What I'm saying is that this does not change the meaning of what's in the URL bar. It's the same as before. It tells you who published the content originally.

luckylion · on April 17, 2019

> it already only tells you who published the content

No, it tells you the origin of the document. If you are the creator, and you choose to put your content on server X it will tell you "I've got this from server X". Whether that server is a reverse proxy or a shared webhost or a dedicated server in a DC or a raspberry pi running on your desk doesn't matter - it's the designated original that you, the owner of example.org chose.

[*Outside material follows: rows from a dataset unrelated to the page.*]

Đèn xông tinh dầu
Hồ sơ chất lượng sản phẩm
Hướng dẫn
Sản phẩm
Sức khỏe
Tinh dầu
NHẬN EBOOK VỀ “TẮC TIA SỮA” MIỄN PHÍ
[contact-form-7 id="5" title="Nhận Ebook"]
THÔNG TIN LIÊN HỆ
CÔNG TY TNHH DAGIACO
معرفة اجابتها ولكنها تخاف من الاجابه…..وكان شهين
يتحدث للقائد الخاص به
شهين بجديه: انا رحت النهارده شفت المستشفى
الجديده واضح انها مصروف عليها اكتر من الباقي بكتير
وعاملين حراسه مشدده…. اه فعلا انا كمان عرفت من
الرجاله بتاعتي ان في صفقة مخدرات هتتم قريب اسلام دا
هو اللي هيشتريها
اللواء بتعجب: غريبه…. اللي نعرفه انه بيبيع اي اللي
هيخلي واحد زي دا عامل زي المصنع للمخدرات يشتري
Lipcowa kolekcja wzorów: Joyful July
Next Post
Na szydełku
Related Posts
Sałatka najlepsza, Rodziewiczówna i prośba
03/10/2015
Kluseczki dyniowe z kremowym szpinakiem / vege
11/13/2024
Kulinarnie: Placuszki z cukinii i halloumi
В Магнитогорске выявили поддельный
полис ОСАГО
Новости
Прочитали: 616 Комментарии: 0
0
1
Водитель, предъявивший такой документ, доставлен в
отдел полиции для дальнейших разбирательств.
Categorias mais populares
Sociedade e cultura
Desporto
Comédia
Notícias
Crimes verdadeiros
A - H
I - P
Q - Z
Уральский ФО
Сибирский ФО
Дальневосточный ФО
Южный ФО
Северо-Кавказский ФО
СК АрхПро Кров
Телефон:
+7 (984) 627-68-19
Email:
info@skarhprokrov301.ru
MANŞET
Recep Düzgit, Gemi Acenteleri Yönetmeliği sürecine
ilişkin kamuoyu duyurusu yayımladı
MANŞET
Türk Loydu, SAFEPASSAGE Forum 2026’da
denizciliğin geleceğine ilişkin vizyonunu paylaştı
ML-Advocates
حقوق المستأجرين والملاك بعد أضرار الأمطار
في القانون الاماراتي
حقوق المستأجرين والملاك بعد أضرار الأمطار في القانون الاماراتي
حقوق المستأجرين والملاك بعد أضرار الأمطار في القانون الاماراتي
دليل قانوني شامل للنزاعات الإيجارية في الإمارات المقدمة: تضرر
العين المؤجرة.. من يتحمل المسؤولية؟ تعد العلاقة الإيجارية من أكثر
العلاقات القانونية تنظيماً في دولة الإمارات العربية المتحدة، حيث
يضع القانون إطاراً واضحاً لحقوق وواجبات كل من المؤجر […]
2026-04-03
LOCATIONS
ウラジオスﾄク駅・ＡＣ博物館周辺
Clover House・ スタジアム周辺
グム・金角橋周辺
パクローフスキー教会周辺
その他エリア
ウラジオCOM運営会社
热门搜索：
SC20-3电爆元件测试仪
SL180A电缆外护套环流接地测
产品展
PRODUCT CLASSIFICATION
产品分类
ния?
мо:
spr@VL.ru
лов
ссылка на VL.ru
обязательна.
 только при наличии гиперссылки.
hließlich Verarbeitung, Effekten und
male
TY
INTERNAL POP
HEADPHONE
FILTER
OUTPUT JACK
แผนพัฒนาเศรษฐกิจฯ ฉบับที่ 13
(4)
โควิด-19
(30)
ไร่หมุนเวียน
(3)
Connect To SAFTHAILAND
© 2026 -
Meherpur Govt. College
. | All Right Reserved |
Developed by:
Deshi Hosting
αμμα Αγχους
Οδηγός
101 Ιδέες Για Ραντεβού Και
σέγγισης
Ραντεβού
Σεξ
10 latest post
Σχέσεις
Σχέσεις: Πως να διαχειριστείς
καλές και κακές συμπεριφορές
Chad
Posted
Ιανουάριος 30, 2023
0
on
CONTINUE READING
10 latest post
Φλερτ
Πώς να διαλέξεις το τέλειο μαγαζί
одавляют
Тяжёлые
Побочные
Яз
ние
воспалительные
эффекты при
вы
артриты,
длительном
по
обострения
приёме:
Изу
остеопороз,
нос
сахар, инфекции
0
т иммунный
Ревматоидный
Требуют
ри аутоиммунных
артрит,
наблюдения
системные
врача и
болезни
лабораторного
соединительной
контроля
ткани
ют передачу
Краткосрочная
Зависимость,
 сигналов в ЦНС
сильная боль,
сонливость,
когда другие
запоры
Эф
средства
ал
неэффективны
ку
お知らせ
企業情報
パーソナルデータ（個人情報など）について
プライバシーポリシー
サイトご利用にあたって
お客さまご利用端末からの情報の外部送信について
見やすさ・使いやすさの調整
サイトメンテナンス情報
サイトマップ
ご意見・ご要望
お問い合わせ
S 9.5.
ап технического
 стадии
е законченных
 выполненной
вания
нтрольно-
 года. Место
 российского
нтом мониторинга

That's what it always meant, and it changes when you do a redirect, and it shows you the current URL even if there is a canonical header of http-equiv. I can put a reverse proxy on my host and proxy example.com to example.org - the address bar tells you that you're reading example.com, not example.org, as it should, because you're connected to me, not to example.org.

dwild · on April 17, 2019

This is just semantic.

Do a trace route on any domain and you'll see that the server isn't the one that give you the answer, but some intermediary. Sure in that case when you did the request, the content is fresh and the server answered RIGHT NOW, but that cache still get the content from the server, it's just a bit older.

jazoom · on April 17, 2019

I decided it's time to give DuckDuckGo another shot. I just realised it's a lot nicer to scroll through its results than Google is now.